Here’s an example of a “hairy” vine.

What not to do (DHHS)

  • Don’t touch it. Pretty obvious, but any leaf-to-skin contact can result in an allergic reaction.
  • Don’t touch stuff that touches it. Other people, animals and objects that rubbed up against the plant can have the oil on it.
  • DON’T BURN IT. The oil particles will get in the smoke. If inhaled, this could cause serious reactions in people’s lungs.

Oh no, you got it on you. Now what?

Symptoms of the rash include:

  • Red rash within a few days of contact
  • Swelling
  • Itching
  • Possible bumps, patches, streaking or weeping blisters.
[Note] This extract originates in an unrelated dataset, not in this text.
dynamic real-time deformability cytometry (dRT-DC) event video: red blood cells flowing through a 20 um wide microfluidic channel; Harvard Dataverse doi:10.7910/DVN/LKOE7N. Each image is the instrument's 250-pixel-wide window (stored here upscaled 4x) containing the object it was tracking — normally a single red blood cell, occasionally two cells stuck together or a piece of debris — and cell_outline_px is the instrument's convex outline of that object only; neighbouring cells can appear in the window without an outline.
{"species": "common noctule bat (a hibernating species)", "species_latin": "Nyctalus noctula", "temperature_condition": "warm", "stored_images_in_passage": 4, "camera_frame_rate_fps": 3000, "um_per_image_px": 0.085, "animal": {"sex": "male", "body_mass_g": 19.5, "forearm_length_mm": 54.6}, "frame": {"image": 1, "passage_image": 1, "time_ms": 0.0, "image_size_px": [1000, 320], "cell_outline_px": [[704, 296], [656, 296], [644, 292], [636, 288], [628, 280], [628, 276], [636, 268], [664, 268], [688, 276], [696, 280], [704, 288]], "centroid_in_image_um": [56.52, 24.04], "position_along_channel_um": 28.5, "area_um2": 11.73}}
NOTE: Blister fluids are not contagious

First Aid

On first exposure:

  • Wash immediately with poison plant wash, rubbing alcohol or degreasing soap (like dish soap)
  • Scrub under finger/toenails

If you get the rash:

  • Apply wet compresses, calamine lotion, or
    hydrocortisone cream to the skin to reduce itching and
    blistering. Oatmeal baths may relieve itching.
  • Local pharmacies have various drying sprays that have stronger effects than lotion, though they may cost more.
  • An antihistamine may help relieve itching. NOTE: Drowsiness may occur.
  • In severe cases or if the rash is on the face or genitals,
    seek professional medical attention.
  • Call 911 or go to a hospital emergency room if you have
    a severe allergic reaction, such as swelling or difficulty
    breathing, or have had a severe reaction in the past.